Data records »
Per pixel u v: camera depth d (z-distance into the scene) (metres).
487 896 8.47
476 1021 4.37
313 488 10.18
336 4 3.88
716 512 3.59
...
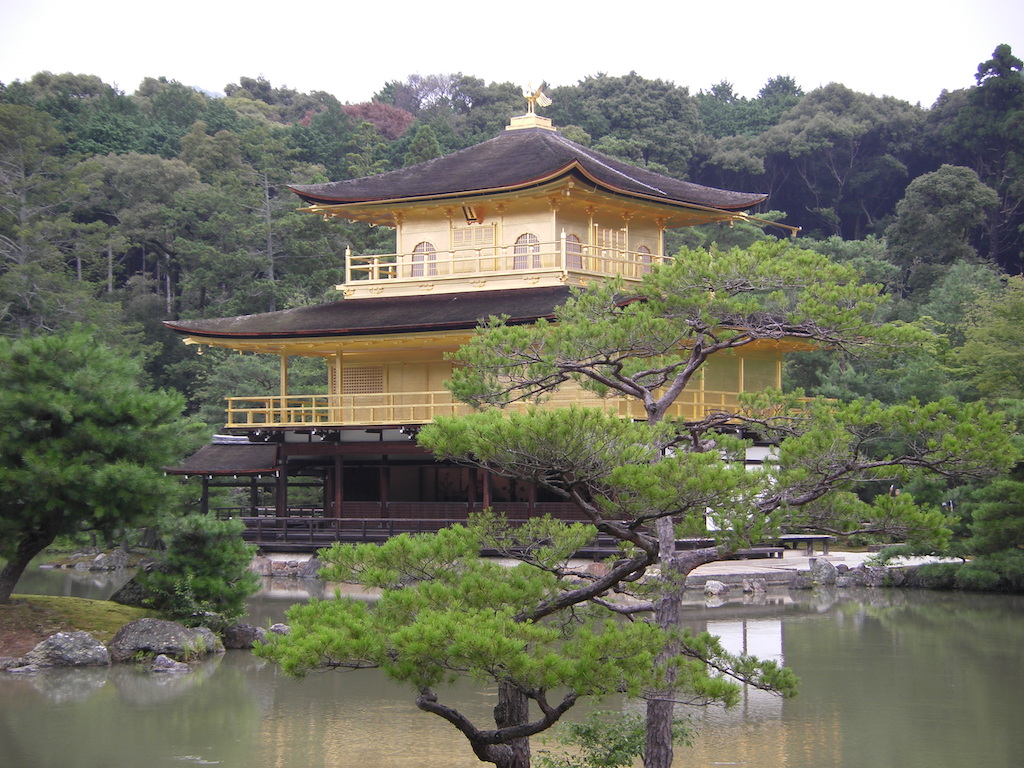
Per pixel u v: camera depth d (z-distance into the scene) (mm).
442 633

Task objective » If a line in the records holds the string "depth", copy it.

Expected answer »
Per pixel u v: camera depth d (z-distance into the scene) (metres).
Per pixel u v: camera depth d (z-distance into the scene) (mm).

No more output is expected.